Auch kostenlose Videos auf Youtube und Co haben starke Abrufzahlen. Der Online-Trend ist aus Sicht des DSSV allerdings nicht unproblematisch: «Das ist aber bei weitem kein gleichwertiger Ersatz für ein Ausdauer- und/oder Krafttraining im Fitnessstudio», sagte der stellvertretende DSSV-Geschäftsführer Florian Kündgen der dpa.
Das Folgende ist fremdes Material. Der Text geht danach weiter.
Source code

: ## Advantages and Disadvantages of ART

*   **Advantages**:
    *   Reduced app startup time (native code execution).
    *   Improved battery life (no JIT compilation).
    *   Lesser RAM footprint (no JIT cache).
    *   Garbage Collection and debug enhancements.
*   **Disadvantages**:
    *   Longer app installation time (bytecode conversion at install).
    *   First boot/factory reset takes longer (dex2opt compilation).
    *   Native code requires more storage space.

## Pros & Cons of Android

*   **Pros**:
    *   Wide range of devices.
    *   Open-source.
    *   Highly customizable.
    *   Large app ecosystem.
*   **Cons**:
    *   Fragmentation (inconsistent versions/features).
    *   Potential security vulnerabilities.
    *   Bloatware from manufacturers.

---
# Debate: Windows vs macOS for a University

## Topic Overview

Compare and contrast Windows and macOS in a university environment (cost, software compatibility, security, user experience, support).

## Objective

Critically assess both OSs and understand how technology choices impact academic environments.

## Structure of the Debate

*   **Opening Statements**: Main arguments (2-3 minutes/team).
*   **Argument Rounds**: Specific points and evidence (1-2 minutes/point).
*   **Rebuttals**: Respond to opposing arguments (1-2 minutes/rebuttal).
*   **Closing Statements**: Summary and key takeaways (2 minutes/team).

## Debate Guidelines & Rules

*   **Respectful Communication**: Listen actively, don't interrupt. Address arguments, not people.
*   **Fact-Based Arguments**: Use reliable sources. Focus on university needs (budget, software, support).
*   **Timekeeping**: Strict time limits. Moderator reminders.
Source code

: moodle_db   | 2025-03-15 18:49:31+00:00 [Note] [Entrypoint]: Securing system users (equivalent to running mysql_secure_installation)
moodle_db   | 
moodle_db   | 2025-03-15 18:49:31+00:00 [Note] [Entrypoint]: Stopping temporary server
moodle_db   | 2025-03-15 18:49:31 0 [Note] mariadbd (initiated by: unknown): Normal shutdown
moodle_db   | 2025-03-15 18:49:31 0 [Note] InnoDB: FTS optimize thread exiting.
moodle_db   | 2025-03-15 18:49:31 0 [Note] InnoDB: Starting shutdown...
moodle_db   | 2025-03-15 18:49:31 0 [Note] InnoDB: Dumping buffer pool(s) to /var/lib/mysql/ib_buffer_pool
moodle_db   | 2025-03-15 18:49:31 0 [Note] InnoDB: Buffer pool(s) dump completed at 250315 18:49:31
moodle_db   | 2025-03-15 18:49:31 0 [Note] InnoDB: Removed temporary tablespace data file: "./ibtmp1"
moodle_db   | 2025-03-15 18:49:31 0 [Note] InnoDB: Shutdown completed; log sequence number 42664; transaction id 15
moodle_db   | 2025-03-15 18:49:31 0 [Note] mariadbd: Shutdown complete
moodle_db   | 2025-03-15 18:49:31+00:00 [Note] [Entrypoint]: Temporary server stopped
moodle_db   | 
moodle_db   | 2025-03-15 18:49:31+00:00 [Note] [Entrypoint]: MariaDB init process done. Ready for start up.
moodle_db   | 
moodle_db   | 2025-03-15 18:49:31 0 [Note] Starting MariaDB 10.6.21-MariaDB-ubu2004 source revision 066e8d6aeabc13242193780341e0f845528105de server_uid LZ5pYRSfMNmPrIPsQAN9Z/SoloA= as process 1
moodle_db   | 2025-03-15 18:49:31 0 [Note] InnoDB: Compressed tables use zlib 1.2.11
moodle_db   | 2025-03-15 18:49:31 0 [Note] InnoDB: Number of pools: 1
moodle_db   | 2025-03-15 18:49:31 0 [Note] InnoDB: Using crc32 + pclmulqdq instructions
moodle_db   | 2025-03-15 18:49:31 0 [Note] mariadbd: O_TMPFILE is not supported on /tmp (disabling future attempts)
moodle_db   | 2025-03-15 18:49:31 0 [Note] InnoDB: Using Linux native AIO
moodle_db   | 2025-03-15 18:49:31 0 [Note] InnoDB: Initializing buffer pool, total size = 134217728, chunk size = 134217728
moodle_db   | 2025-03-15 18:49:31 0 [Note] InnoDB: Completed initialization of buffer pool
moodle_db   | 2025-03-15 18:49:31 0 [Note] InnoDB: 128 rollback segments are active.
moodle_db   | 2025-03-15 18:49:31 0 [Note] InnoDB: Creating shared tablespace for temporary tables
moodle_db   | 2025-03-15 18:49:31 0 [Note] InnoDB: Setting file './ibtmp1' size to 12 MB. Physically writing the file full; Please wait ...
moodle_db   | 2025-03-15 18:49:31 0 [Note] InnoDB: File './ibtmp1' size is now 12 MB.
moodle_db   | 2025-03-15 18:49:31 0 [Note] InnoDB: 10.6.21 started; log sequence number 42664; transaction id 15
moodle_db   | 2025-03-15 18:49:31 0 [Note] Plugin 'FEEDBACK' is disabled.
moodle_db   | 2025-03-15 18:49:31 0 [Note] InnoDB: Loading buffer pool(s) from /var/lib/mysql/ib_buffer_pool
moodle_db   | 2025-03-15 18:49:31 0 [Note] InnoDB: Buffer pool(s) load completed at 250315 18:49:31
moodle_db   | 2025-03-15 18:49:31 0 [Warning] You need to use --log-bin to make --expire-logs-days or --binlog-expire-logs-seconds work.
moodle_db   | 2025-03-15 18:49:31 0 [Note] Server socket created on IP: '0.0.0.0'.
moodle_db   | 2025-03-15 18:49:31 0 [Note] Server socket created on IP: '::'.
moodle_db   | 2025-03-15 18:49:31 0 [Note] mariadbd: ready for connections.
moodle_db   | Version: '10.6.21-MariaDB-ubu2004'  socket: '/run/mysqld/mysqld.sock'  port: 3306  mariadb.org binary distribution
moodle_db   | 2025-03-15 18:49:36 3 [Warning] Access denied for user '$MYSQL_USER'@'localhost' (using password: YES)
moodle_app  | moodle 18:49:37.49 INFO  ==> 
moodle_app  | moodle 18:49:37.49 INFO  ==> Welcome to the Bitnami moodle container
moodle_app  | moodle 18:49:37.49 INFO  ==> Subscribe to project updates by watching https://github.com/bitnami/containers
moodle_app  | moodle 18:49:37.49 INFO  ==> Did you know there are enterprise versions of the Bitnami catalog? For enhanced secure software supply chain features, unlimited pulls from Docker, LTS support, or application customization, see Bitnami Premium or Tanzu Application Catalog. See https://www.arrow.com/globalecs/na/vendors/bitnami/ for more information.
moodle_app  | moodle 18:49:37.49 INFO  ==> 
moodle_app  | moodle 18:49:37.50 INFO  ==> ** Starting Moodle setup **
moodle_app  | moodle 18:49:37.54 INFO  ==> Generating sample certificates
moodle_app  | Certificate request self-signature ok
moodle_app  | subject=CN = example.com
Ralph Scholz vom DIFG sieht es ähnlich: Es mache nicht wirklich Spaß, den ganzen Tag zuhause zu verbringen und zwischen Fernseher, Computer und Fitnessgerät hin und herzuwechseln. Er sieht darin aber sogar einen Vorteil für die örtlichen Fitness- und Gesundheitsanbieter, wenn sie dann wieder überall öffnen können: Das Thema Fitness hänge sehr viel von der Gewöhnung ab und davon, den inneren Schweinehund zu überwinden. «Dafür musst du auch regelmäßig trainieren. Wenn die Leute jetzt ein halbes Jahr überhaupt nichts getan hätten, wäre es für sie wesentlich schwieriger, wieder zurück ins Fitnessstudio zu kommen.»

Ein zentrales Problem ist nach Ansicht der Verbände aber der Stellenwert von Fitnessstudios und Gesundheit. Florian Kündgen vom DSSV sieht die Politik da in der Pflicht: «Fitnessstudios sollten nicht als Freizeit-Aktivität betrachtet werden, sondern als das was es ist – ein gesundheitsförderndes Training.» Den Verantwortlichen müssten die physischen und psychischen Vorteile des Sports bewusst werden.